UPDATE, October 1, 2020: The Hague Service Convention has entered, so an entirely updated post can be found here.
UPDATE, September 7, 2020: Because the Hague Service Convention goes into force on October 1, I suggest either a bit of patience or a bit of urgency. They cut both ways. As we have no practical information as yet, I can’t say what the Philippines’ preferences will be once the treaty takes effect. What I do know is that its application will be mandatory as of that date, it nobody can say as yet whether Article 10 will be available. We also can’t say whether translation (likely into Tagalog) will be required. Either hurry up and get it done via an agent, or wait to serve via the Office of the (Supreme) Court Administrator under Article 5. Oh, and do the translation, just to be safe.
Watch this space for updates… nothing really to say just yet, as I usually just advise clients to serve by mail if their defendants are in the Republic of the Philippines. There’s currently no treaty in force, Letters Rogatory take seemingly forever, and I have yet to find a private agent or law firm there who (1) understands fully what I seek, (2) is willing to take the project on for less than an outrageous fee, and (3) I trust to actually do what needs to be done.* Remember that old lawyers’ saying “you want good, cheap, and fast… pick two of those.” That’s pretty much been my approach to service in the Philippines for the past five years.

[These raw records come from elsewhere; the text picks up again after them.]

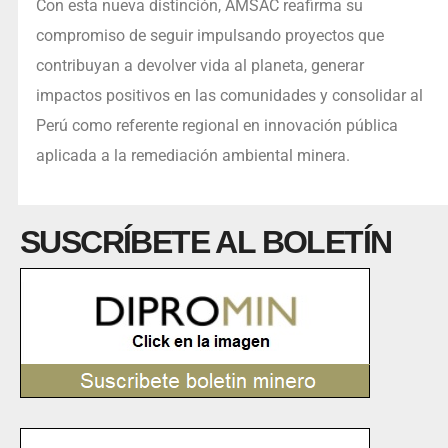
Con esta nueva distinción, AMSAC reafirma su
compromiso de seguir impulsando proyectos que
contribuyan a devolver vida al planeta, generar
impactos positivos en las comunidades y consolidar al
Perú como referente regional en innovación pública
aplicada a la remediación ambiental minera.
SUSCRÍBETE AL BOLETÍN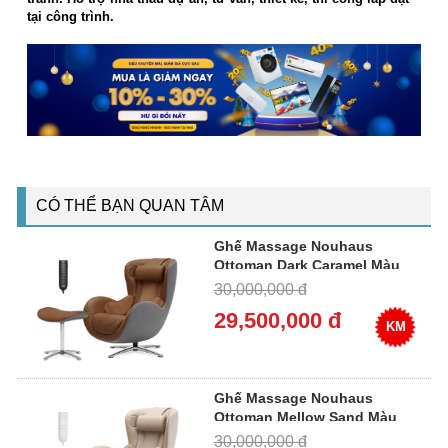
tại công trình.
CÓ THỂ BẠN QUAN TÂM
Ghế Massage Nouhaus
Ottoman Dark Caramel Màu
Nâu Đậm
30,000,000 đ
29,500,000 đ
KM
Ghế Massage Nouhaus
Ottoman Mellow Sand Màu
Vàng Cát
30,000,000 đ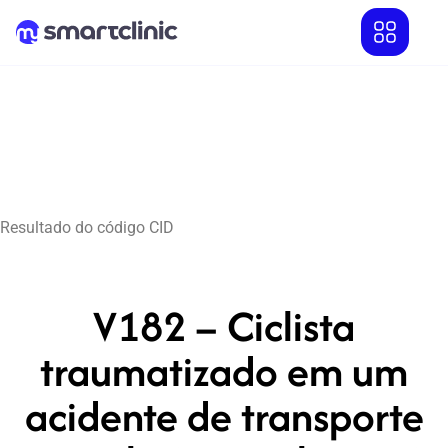
Resultado do código CID
V182 – Ciclista
traumatizado em um
acidente de transporte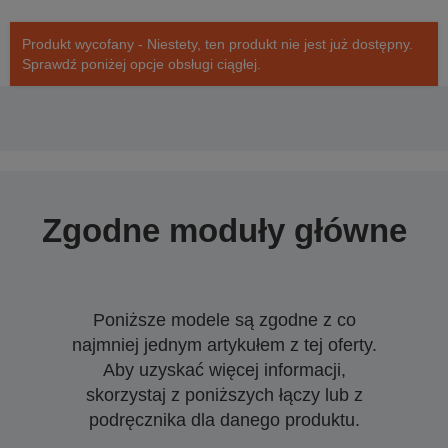
Produkt wycofany - Niestety, ten produkt nie jest już dostępny.
Sprawdź poniżej opcje obsługi ciągłej.
Zgodne moduły główne
Poniższe modele są zgodne z co
najmniej jednym artykułem z tej oferty.
Aby uzyskać więcej informacji,
skorzystaj z poniższych łączy lub z
podręcznika dla danego produktu.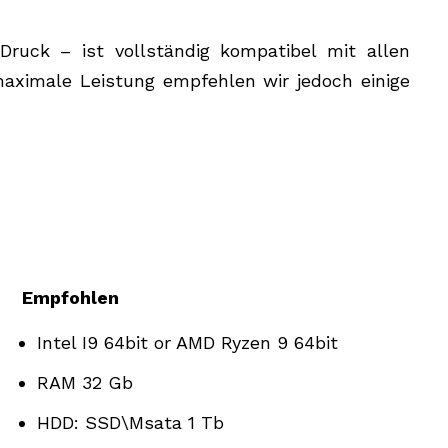
ruck – ist vollständig kompatibel mit allen
aximale Leistung empfehlen wir jedoch einige
Empfohlen
Intel I9 64bit or AMD Ryzen 9 64bit
RAM 32 Gb
HDD: SSD\Msata 1 Tb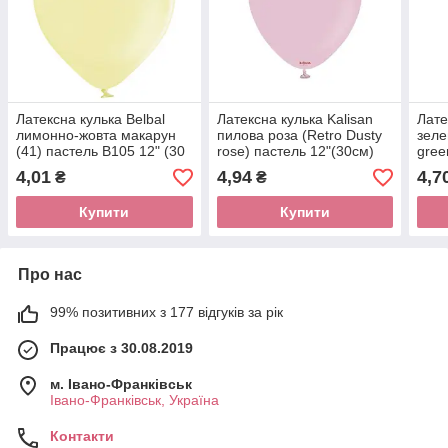
Латексна кулька Belbal
Латексна кулька Kalisan
Лате
лимонно-жовта макарун
пилова роза (Retro Dusty
зеле
(41) пастель В105 12" (30
rose) пастель 12"(30см)
gree
см) 1 шт
1шт
4,01
4,94
4,7
₴
₴
Купити
Купити
Про нас
99% позитивних з 177 відгуків за рік
Працює з 30.08.2019
м. Івано-Франківськ
Івано-Франківськ, Україна
Контакти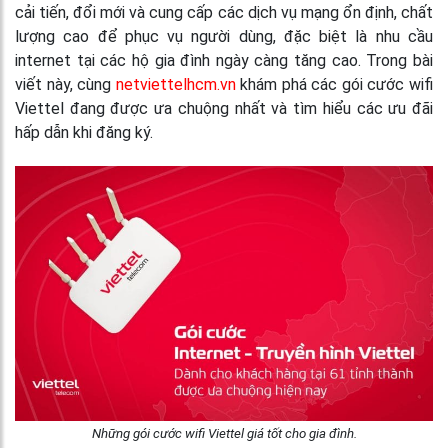
cải tiến, đổi mới và cung cấp các dịch vụ mạng ổn định, chất
lượng cao để phục vụ người dùng, đặc biệt là nhu cầu
internet tại các hộ gia đình ngày càng tăng cao. Trong bài
viết này, cùng
netviettelhcm.vn
khám phá các gói cước wifi
Viettel đang được ưa chuộng nhất và tìm hiểu các ưu đãi
hấp dẫn khi đăng ký.
Những gói cước wifi Viettel giá tốt cho gia đình.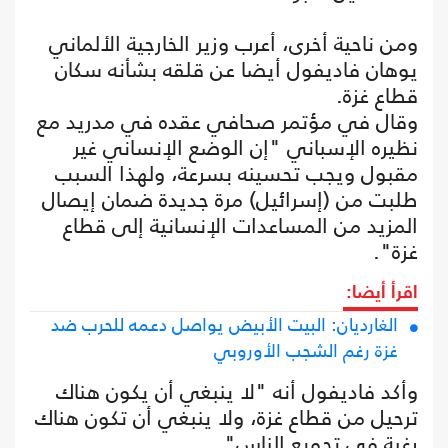
ومن ناحية أخرى، أعرب وزير الخارجية الألماني
يوهان فاديفول أيضا عن قلقه بشأنه سكان
قطاع غزة.
وقال في مؤتمر صحافي عقده في مدريد مع
نظيره الإسباني "إن الوضع الإنساني غير
مقبول ويجب تحسينه بسرعة، ولهذا السبب
طلبت من (إسرائيل) مرة جديدة ضمان إيصال
المزيد من المساعدات الإنسانية إلى قطاع
غزة".
اقرأ أيضا:
الغارديان: البيت الأبيض يواصل دعمه للحرب ضد
غزة رغم الشجب الأوروبي
وأكد فاديفول أنه "لا ينبغي أن يكون هناك
ترحيل من قطاع غزة، ولا ينبغي أن تكون هناك
رغبة في تجويع الناس".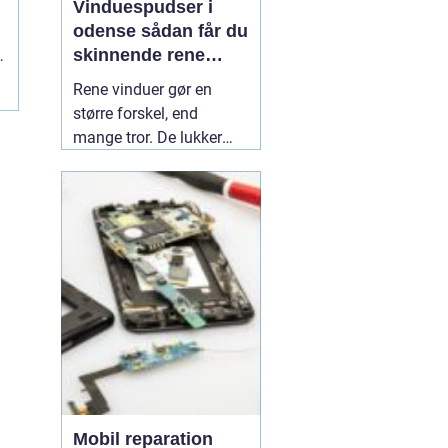
Vinduespudser i
odense sådan får du
skinnende rene
g
ruder året rundt
.
Rene vinduer gør en
større forskel, end
mange tror. De lukker
mere dagslys ind, får
hjem og
erhvervsbygninger til at
fremstå velholdte og
giver et bedre indeklima.
Flere boligejere og
virksomheder vælger
derfor at bruge en
professionel
01 July
2026
Mobil reparation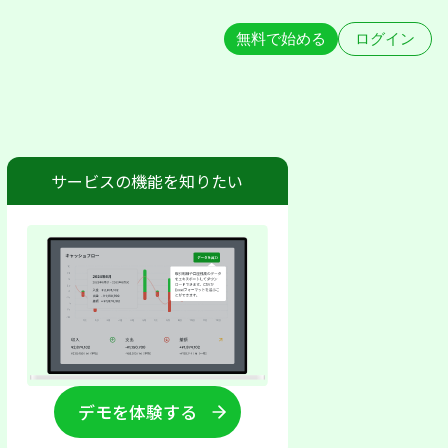
無料で始める
ログイン
サービスの機能を知りたい
デモを体験する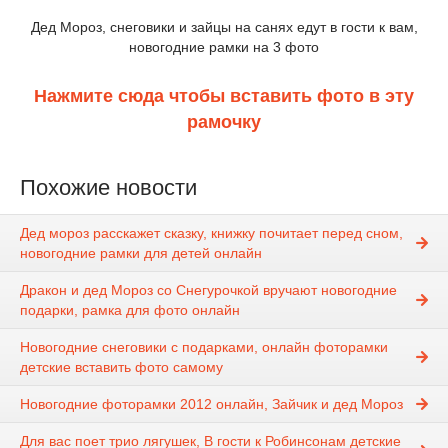
Дед Мороз, снеговики и зайцы на санях едут в гости к вам,
новогодние рамки на 3 фото
Нажмите сюда чтобы вставить фото в эту
рамочку
Похожие новости
Дед мороз расскажет сказку, книжку почитает перед сном,
новогодние рамки для детей онлайн
Дракон и дед Мороз со Снегурочкой вручают новогодние
подарки, рамка для фото онлайн
Новогодние снеговики с подарками, онлайн фоторамки
детские вставить фото самому
Новогодние фоторамки 2012 онлайн, Зайчик и дед Мороз
Для вас поет трио лягушек, В гости к Робинсонам детские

The Philippines will soon accede to the Hague Service Convention, a treaty that simplifies the process of serving court documents on parties living in another state, Foreign Affairs Undersecretary Eduardo Malaya bared (sic) Thursday.
This is tremendous news, especially for the many individual litigants whose attorneys contact me for service in divorce actions, but also for the many business owners involved in disputes with Philippine parties. I don’t see any indications as yet whether the Republic will object to Article 10 and its alternative methods, but this space will be updated as soon as the answers to that question and others are made available.
UPDATE: The Philippines acceded to the Convention effective March 4, 2020, but it does not enter into force until October 1, 2020. Aside from Central Authority information, the Hague Conference website still lacks additional information as to the Philippines’ views on the treaty.
Still.. stay tuned.
* The Department of State offers that “service of process in the Philippines may be effected by mail, by agent, such as a local attorney, or through letters rogatory. Litigants may wish to consult an attorney in the Philippines before pursuing a particular method of service of process, particularly if enforcement of a U.S. judgment is contemplated in the future.” Enforcement is right at the top of my list of concerns where a litigator chooses a simplistic means of service– particularly mail, which I generally recommend against— but in the Philippines, it’s usually the only realistic method.